Instructions >>
1 > In the interview, what role is Isy Suttie best known for?
2 > Please write out the stretch of the entries from the line containing "ことで、コンピューターがより正確に問題を予測" through the end of the entries, leaving out the pictures.

Source extract >>
########

Isy Suttie interview: ‘I was a teen ouija board queen’
Before Isy Suttie was a comedian she was famous for something entirely different in her home town - being her school’s number one ouija board practitioner.
Teenage Isy was the go-to girl for all spooky matters and professes to have called up “absolutely loads” of spirits in her early career as a ghost whisperer.
In her new show, which is coming to Cambridge as part of the Sound and Vision festival in April, she’s looking back at some of the stranger adventures of her youth and wondering if her kids will ever have the same freedoms she enjoyed.
“My show is going to be about growing up and becoming a mum and thinking about my teenage years. I’m still trying to retain that sense of curiosity and adventure I had back then,” she says.
Back then means growing up in a small town in the Peak District where Isy, who is best known for playing Dobby in Peep Show, had to try and make her own fun as “there was nothing to do”. She reveals how a new world opened up when her mum showed her how to set up a ouija board - with an alphabet written out on the board and ‘yes’ and ‘no’ scrawled at the top - to call up spirits of the dead.
“She showed me how to do a ouija board, which I think now is a bit odd. I'm not sure a parent would do that now,” says Isy.
“I was about 11 or 12. I think in one way it was quite cool but in general she was quite average in how protective she was of me. She wasn’t showing me how to boil a kettle when I was three or anything like that. She was just a normal mum but maybe with a streak of adventure in her.
“I was just always trying stuff out, just trying to entertain myself. I was always like, trying to kind of push the envelope and I grew up in a really small town in the Peak District, which is really beautiful, but like a lot of small towns, there wasn't loads to do. Now I’m wondering if my kids will ever be like this? I don't really want them to do that kind of thing, now that I'm a mum.
Over the years we spoke to loads of people who died in the plague and in the war, but who knows if it was real?
“I quickly got into like ouija boards in a big way and would even do them on my own, every day. I used to do them with my friends too and I kind of got known as someone who would start ouija boards. It was almost like a burden as so many people wanted to do it.
“I have spoken to so many spirits. Over the years I’ve wondered if it was real - either it was or it's some weird thing where you swear you're not pushing the glass with your finger towards the answer, where you are tapping into a part of your brain that really feels like it isn't you. It never ever felt like I was pushing the glass and I kind of became an expert in noticing where other people are pushing it as well. Because often in a group people will push it and it's just a different kind of movement when someone's pushing it and also the end of their finger changes colour.

########

Input data >>
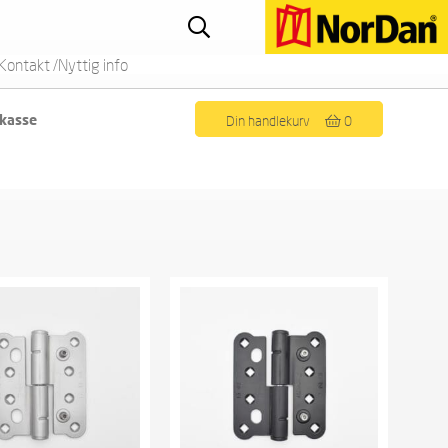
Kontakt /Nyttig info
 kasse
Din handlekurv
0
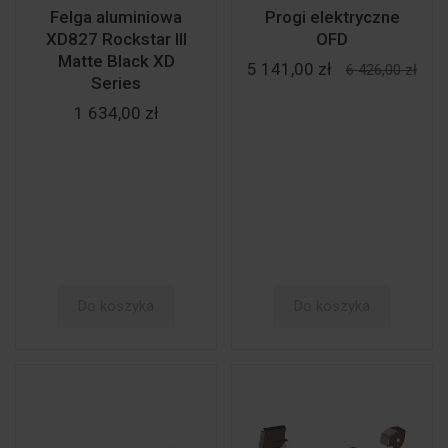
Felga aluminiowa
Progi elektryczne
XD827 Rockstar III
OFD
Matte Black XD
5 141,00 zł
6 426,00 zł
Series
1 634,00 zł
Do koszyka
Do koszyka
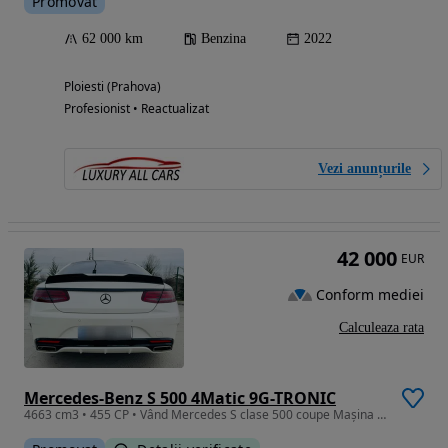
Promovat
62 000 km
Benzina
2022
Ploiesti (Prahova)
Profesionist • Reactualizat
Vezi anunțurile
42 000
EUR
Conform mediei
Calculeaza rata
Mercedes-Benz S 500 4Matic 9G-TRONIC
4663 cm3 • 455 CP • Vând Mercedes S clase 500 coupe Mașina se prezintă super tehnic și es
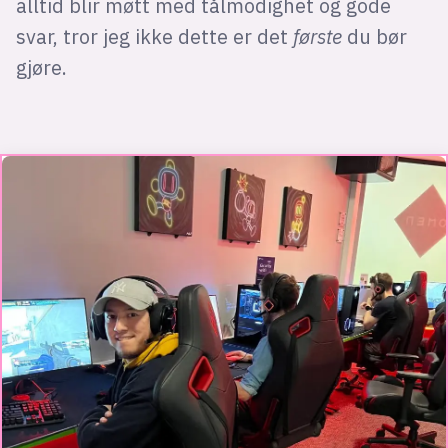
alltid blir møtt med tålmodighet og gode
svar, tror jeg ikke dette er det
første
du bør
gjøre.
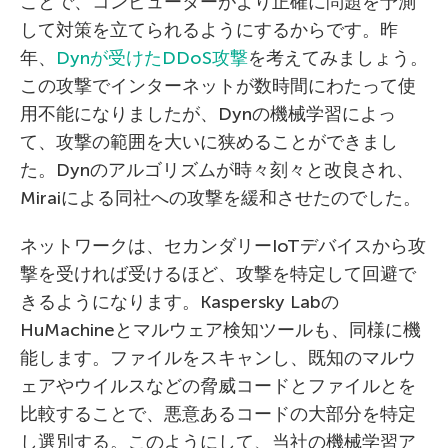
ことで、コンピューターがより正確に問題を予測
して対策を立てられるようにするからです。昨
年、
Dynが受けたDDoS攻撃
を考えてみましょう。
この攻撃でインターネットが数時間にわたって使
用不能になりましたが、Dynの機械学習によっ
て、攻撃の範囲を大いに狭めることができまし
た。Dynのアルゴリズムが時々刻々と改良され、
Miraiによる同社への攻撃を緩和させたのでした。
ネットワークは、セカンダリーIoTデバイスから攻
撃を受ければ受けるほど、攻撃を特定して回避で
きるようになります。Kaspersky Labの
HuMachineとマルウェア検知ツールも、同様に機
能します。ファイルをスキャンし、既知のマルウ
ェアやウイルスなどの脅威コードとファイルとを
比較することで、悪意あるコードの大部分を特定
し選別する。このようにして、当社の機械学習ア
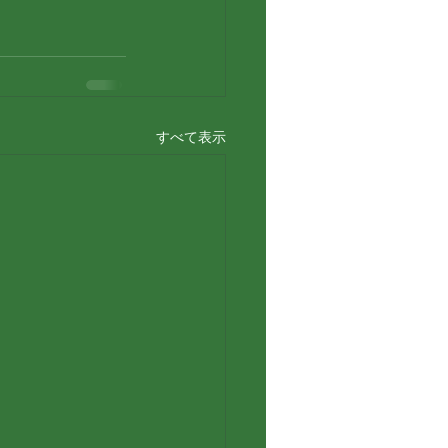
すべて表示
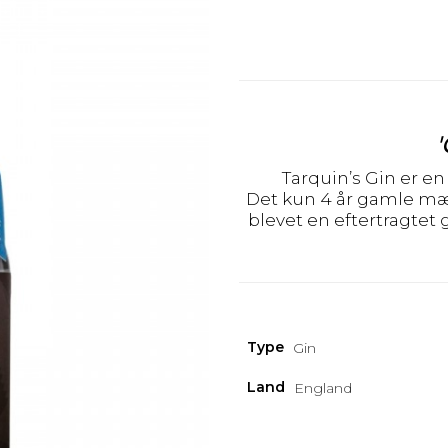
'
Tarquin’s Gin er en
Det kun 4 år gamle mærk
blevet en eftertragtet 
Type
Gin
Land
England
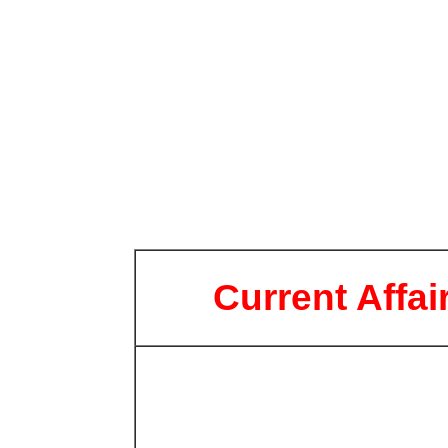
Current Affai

########

Solutions by task >>
1 > Playing Dobby in Peep Show.

2 >
ことで、コンピューターがより正確に問題を予測
して対策を立てられるようにするからです。昨
年、
Dynが受けたDDoS攻撃
を考えてみましょう。
この攻撃でインターネットが数時間にわたって使
用不能になりましたが、Dynの機械学習によっ
て、攻撃の範囲を大いに狭めることができまし
た。Dynのアルゴリズムが時々刻々と改良され、
Miraiによる同社への攻撃を緩和させたのでした。
ネットワークは、セカンダリーIoTデバイスから攻
撃を受ければ受けるほど、攻撃を特定して回避で
きるようになります。Kaspersky Labの
HuMachineとマルウェア検知ツールも、同様に機
能します。ファイルをスキャンし、既知のマルウ
ェアやウイルスなどの脅威コードとファイルとを
比較することで、悪意あるコードの大部分を特定
し選別する。このようにして、当社の機械学習ア
すべて表示
'
Tarquin’s Gin er en
Det kun 4 år gamle mærk
blevet en eftertragtet 
Type
Gin
Land
England
Current Affai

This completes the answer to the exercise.